A British journalist and co-founder of the worldwide media project Catholic Voices, Ivereigh brushes aside any “false idea” that the former Argentine Cardinal Jorge Mario Bergoglio (b. 1936) ever held conservative views and takes great pains to show he has been a lifelong reformer. When he was ordained a priest in 1969 at the age of 32, Bergoglio was deeply influenced by the reforms instigated by the Second Vatican Council. Moreover, as a young priest, Bergoglio fused important relationships with formative political currents of the day, such as Marxism and Peronism—e.g., he gave “spiritual support” at Salvador University in Buenos Aires to leaders of the Guardia de Hierro (“Iron Guard”), which advocated for the original worker-based Peronist platform.

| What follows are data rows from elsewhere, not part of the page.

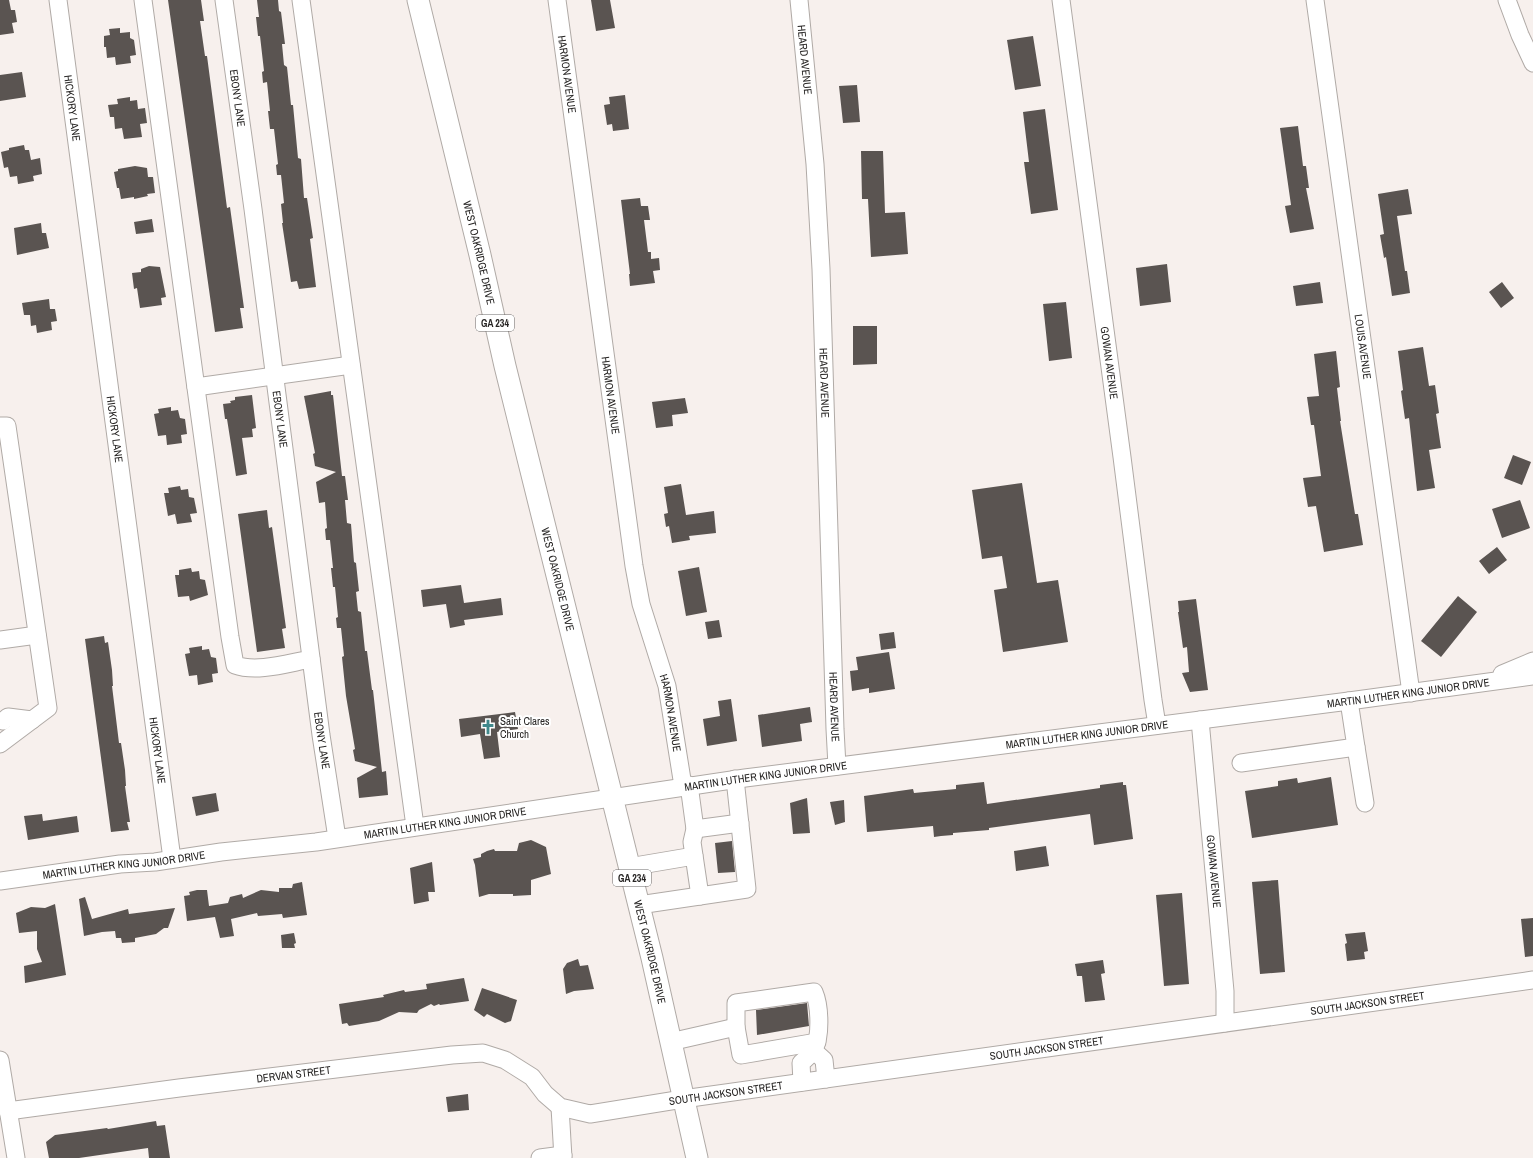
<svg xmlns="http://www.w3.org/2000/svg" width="1533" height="1158" font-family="'Archivo Narrow',sans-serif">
  <rect width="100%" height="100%" fill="#f7f0ed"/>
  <path fill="#5a5451" d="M0 0H9L11 10H15L17 22 12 23 14 33 0 35Z
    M168 0H201L204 21H200L205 56H207L227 208 230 207 244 308H240L243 328 215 332Z
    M257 0H278L279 11 281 12 285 44H282L284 65 287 67 291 105H293L298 158 301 159 304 198H307L313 238 310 239 316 287 299 289 297 281 291 282 282 223H283L281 204 284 203 281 175H277L276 165 278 164 274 129H270L268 111H270L267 82 263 83 262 72 264 71 260 36H258L256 17H259Z
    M591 0H610L615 28 596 31Z
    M120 28V33L130 32V38L134 40 136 55 130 56 131 63 116 65 115 57 107 58 106 47H104V36L110 35 109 29Z
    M1033 36 1041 86 1015 90 1007 40Z
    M22 72 26 97 0 101V75Z
    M857 85 860 122 843 123 839 86Z
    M625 95 629 129 613 131 612 124 607 125 604 105 610 104 609 97Z
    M130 97V101L137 100 138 109 145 108 147 123 140 124 142 137 124 139 122 128 115 129 114 117H110L108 105 118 104 117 99Z
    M1045 109 1058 210 1031 214 1024 162H1029L1023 112Z
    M1298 126 1303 166H1306L1309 188H1306L1314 229 1290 233 1285 206 1291 205 1280 128Z
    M24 145 25 150H29L31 160 40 158 42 174 33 176 34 181 18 184 17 176 10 177 8 167 4 168 1 152 9 150V148Z
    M861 151H883L885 213 905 212 908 254 871 257 868 199H862Z
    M135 166 147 168 148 177H153L155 193 147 194 148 196 134 199V197L121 199 119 188H117L114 172 118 171V169Z
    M1408 189 1412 214 1397 216 1405 271H1407L1410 293 1392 296 1386 257 1384 258 1380 235 1384 234 1378 194Z
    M640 198 641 206H648L650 220H644L648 252H651V259L659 258 660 270 653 271 655 283 630 286 629 274H630L621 200Z
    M152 219 154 232 136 234 134 222Z
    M41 223 42 233H46L49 248 17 255 14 228Z
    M1167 264 1171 302 1140 306 1136 268Z
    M149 266 160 267 166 297 161 298 162 305 140 308 137 288 134 289 132 273 141 272V269Z
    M1320 282 1323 303 1296 306 1293 286Z
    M1502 282 1514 298 1501 308 1489 292Z
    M49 299 50 309H55L57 321 51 322 52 330 37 333 36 325 31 326 30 315H24L22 303Z
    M1066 302 1072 358 1049 361 1043 304Z
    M853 326H877V364L853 365Z
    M1423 347 1429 386 1435 385 1439 413 1436 414 1441 448 1429 450 1435 488 1417 491 1409 418 1405 419 1401 391 1403 390 1398 351Z
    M1336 351 1340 387 1337 388 1341 421H1340L1355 514H1358L1363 545 1324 552 1316 506 1308 507 1303 478 1321 476 1314 425H1311L1307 397 1319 396 1314 354Z
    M331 391V395H333L342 476H345L348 500H345L347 523 351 524 354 562 356 563 359 591 356 592 358 611 361 612 365 651H367L372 690H373L382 772 386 771 388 795 359 798 357 778 377 767 355 761 353 750 355 749 346 696 342 657 344 656 341 628H337L336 618 338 617 335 587H333L331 568H333L330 540H326L325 529 327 528 325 502 319 503 316 482 336 472 315 466 313 454 315 453 304 396Z
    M252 395 256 428 252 429 253 437 242 438 247 474 236 476 227 419H225L223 404 231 403 230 401 235 400V397Z
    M685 398 688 413 672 415 673 426 656 428 652 402Z
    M171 407V411L178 410 180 418 185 419 187 434 181 435 182 443 167 445 166 435 158 436 154 414 159 413 158 409Z
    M1513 455 1531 462 1522 485 1504 478Z
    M1022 483 1037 583 1058 580 1068 642 1003 652 994 590 1007 588 1002 556 982 559 972 490Z
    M681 484 686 515 714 511 716 533 689 536 690 540 672 543 669 526 666 527 664 514 668 513 664 487Z
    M180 486 181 490 188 489 189 497 194 498 197 513 190 514 192 522 177 524 175 514 168 516 164 493H169L168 488Z
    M1520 500 1530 528 1502 538 1492 509Z
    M267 510 269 528 272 527 286 628 282 629 285 648 257 652 238 514Z
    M1497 547 1507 560 1489 574 1479 561Z
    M699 567 707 612 686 616 678 571Z
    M191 568 192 572 199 571 200 579 205 580 208 595 190 601 189 596 178 597 175 575H179V570Z
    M461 585 464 603 501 598 503 615 464 620 465 625 450 628 446 604 423 607 421 590Z
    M1458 596 1477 612 1441 657 1421 641Z
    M1196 599 1208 690 1190 692 1182 673 1189 672 1187 647 1183 648 1178 612H1179L1178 601Z
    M719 620 722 637 708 639 705 622Z
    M894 632 896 648 881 650 879 634Z
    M104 636 105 643 108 642 112 670 113 686H112L119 743H121L125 770 126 786H125L130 822H127L129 830 111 832 85 639Z
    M202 646V650L209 649 211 657 216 658 218 673 212 674 213 682 198 685 197 675 189 676 185 654 190 653 189 648Z
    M889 652 895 689 869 693V688L852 691 850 671 858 670 856 657Z
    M731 699 737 741 707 746 703 719 720 716 718 701Z
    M810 707 812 722 800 724 802 741 762 747 758 715Z
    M515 712 518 729 497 732 500 757 484 759 480 734 461 737 459 719Z
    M1331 777 1338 825 1252 838 1245 791 1278 786V781L1297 778 1298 783Z
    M984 782 987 804 1100 788V785L1123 782V785H1126L1133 839 1094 845 1090 814 989 828V830L953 833V835L941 836 934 837 933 826 867 832 864 796 913 789 914 793 956 789V785Z
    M216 793 219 811 196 816 192 797Z
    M807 798 810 833 793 834 790 803Z
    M844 800 845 822 835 825 830 802Z
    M42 814 43 821 77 816 79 832 28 840 24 816Z
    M531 840 546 847 551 874 531 880V895L513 896V894H489L479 897 475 865 473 859 481 857V854L487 851 494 849 495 851H517L519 843Z
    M732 841 735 872 718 873 715 843Z
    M1046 846 1049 866 1016 871 1014 851Z
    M432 862 435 892H428L429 901 414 904 410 868Z
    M1278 880 1285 972 1260 974 1252 882Z
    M302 882 307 915 283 918 282 914 258 916 257 913 231 919 234 936 220 938 215 917 187 921 184 896 190 895 189 892 197 890H207L209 906 228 903 230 897 242 894 243 898 261 890 279 892V888H292L293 884Z
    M1182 893 1189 984 1164 986 1156 895Z
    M85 897 92 919 128 909 129 914 175 908 168 928H164L156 934 135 938V942L122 943 121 938H116L115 931 102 932 84 936 79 899Z
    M55 904 66 975 25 983 24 966 42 962 37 949V931L19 933 16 913 31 907 45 908Z
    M1533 918V956L1525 957 1521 919Z
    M1365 932 1368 951 1364 952 1365 959 1347 961 1345 944 1347 943 1345 934Z
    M294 933 296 943 294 944 295 948H282L281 935Z
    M578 959 580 966 588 965 594 989 574 991 566 994 563 969 567 963Z
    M1103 960 1105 973 1101 974 1105 1000 1085 1002 1082 976H1077L1075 964Z
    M464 978 469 1001 440 1005 439 1004 434 1006 431 1004 419 1010 417 1013 399 1012 379 1021 349 1026 347 1023 342 1024 339 1004 384 997 383 995 404 990 405 992 427 989 426 984Z
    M482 988 517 1000 511 1021 505 1023 487 1014 484 1017 474 1010Z
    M807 1003 809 1026 757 1035 756 1010Z
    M468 1094 469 1110 448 1112 446 1097Z
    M156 1121 157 1126 165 1125 170 1158H149L148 1148 79 1158H49L46 1142 55 1135 107 1128 108 1129Z"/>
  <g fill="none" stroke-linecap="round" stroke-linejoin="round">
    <g stroke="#b0aaa6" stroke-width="19">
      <g id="minor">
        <path id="s1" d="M58 0 172 859"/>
        <path d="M143 0 230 637 235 665C257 673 288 663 311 659"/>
        <path id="s2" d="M224 0 253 209 321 735 337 838"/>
        <path d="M301 0 415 826"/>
        <path id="s3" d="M557 0 634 566 641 604 667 686 683 786"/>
        <path id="s4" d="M799 0 815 164 821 269 835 729 837 766"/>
        <path id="s5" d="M1061 0 1122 457 1153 700 1157 725"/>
        <path id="s6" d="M1315 0 1411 693"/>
        <path d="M1507 0 1520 35 1533 63"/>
        <path d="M196 387 351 365"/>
        <path d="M0 426H7L48 708 0 744"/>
        <path d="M0 640 37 635"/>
        <path d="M1502 674 1533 661"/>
        <path id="s7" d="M1200 720 1225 991V1023"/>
        <path d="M3 721 8 717 32 720"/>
        <path d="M1356 747 1365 803"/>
        <path d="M1241 763 1356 747 1349 701"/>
        <path d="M689 785 695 829 692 842 700 896"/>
        <path d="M695 829 740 823"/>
        <path d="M629 867 694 856"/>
        <path id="s8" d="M0 881 120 864 155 862 221 852 316 842 745 778 1349 701 1533 676"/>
        <path d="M639 905 747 889 735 779"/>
        <path d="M736 1027V1003L814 992C820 1006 821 1036 814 1049 812 1054 805 1059 801 1063L802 1082"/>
        <path d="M670 1042 736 1027 741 1055 817 1042"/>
        <path d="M814 1051 824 1060 826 1079"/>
        <path d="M0 1060 16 1158"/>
        <path d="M560 1107 563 1158"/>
        <path id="s9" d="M8 1111 179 1088 452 1055 483 1053 505 1060 532 1077 545 1094 560 1107 590 1114 683 1099 1533 980"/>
        <path d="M540 1158 563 1155"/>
      </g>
    </g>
    <g stroke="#b0aaa6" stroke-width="23">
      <g id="major">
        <path id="s10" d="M418 0 480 255 505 366 652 958 697 1158"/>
      </g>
    </g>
    <use href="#minor" stroke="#fff" stroke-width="17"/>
    <use href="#major" stroke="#fff" stroke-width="21"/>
  </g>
  <defs>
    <g id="church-bare" transform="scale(1.2)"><path d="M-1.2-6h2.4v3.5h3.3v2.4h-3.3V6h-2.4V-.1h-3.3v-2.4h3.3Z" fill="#40888b" stroke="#fff" stroke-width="2.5" paint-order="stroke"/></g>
  </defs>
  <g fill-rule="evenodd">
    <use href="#church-bare" x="488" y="727"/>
  </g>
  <g text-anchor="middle" stroke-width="4" stroke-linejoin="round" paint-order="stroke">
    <g fill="#fff" stroke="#686666" stroke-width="1">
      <rect x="476" y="315" width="38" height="16" rx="3"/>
      <rect x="613" y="870" width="38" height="16" rx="3"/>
    </g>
    <g font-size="10" font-weight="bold" fill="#272524">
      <text x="495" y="327">GA 234</text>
      <text x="632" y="882">GA 234</text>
    </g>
    <g font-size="11" fill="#272524" stroke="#fff">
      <text dy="4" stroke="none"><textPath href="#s4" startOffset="60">HEARD AVENUE</textPath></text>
      <text dy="4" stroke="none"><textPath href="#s3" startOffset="75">HARMON AVENUE</textPath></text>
      <text dy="4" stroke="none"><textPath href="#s2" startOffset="99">EBONY LANE</textPath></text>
      <text dy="4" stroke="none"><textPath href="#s1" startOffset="109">HICKORY LANE</textPath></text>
      <text dy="4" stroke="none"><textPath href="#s10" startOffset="260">WEST OAKRIDGE DRIVE</textPath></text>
      <text dy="4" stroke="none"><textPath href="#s6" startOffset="350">LOUIS AVENUE</textPath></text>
      <text dy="4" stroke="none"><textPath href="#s5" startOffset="366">GOWAN AVENUE</textPath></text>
      <text dy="4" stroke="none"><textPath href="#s4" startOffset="384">HEARD AVENUE</textPath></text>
      <text dy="4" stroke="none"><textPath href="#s3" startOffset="399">HARMON AVENUE</textPath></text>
      <text dy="4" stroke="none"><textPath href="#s2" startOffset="423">EBONY LANE</textPath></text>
      <text dy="4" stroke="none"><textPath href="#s1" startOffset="433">HICKORY LANE</textPath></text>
      <text dy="4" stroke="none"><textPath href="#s10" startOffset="596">WEST OAKRIDGE DRIVE</textPath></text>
      <text dy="4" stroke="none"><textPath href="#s8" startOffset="1421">MARTIN LUTHER KING JUNIOR DRIVE</textPath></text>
      <text dy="4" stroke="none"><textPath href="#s4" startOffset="708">HEARD AVENUE</textPath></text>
      <text dy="4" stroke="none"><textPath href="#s3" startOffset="723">HARMON AVENUE</textPath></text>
      <text dy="4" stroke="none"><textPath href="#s8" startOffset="1097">MARTIN LUTHER KING JUNIOR DRIVE</textPath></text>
      <text dy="4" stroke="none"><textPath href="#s2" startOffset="747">EBONY LANE</textPath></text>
      <text dy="4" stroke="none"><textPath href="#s1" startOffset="757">HICKORY LANE</textPath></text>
      <text dy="4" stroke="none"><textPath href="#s8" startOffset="773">MARTIN LUTHER KING JUNIOR DRIVE</textPath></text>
      <text dy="4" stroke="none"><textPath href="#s8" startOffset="449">MARTIN LUTHER KING JUNIOR DRIVE</textPath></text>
      <text dy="4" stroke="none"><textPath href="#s8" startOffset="125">MARTIN LUTHER KING JUNIOR DRIVE</textPath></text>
      <text dy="4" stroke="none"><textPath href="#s7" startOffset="152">GOWAN AVENUE</textPath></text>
      <text dy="4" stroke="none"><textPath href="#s10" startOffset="980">WEST OAKRIDGE DRIVE</textPath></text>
      <text dy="4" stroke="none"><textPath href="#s9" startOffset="1391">SOUTH JACKSON STREET</textPath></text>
      <text dy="4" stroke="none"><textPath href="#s9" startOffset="1067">SOUTH JACKSON STREET</textPath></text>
      <text dy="4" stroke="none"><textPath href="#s9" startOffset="288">DERVAN STREET</textPath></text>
      <text dy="4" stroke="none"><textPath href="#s9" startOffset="743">SOUTH JACKSON STREET</textPath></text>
    </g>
    <g font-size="11" fill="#272524" stroke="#fff" text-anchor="start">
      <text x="500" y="725">Saint Clares<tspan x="500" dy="13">Church</tspan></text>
    </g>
  </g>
</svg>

Ivereigh insists that Bergoglio’s sympathy for the “popular values of the pueblo fiel did not make him a party activist.” During the so-called Dirty War in Argentina of the late 1970s, many close to the priest were “disappeared,” and the author asserts that Bergoglio actively worked to protect the victims and fellow Jesuits, contrary to the barbs launched by Horacio Verbitsky in his book El Silencio. Yet Ivereigh also notes Bergoglio’s ability to “play his cards very close to his chest.” Always eager to put forth a pastoral rather than ideological approach, Bergoglio is a deeply intuitive and well-read teacher, constantly warning against “worldliness” and increasingly attuned to charismatic spirituality. The author maintains that Bergoglio is a master of forging consensus—e.g., in the wrangling over the Argentinian same-sex legislation of 2010; he officially denounced it but left open a possibility of “revising and extending the concept of civil unions.” Elected to the papacy in February 2013, Francis promises to continue forging his particular brand of humility and resoluteness.
A quick, efficient job of fairly sketching this extraordinary life.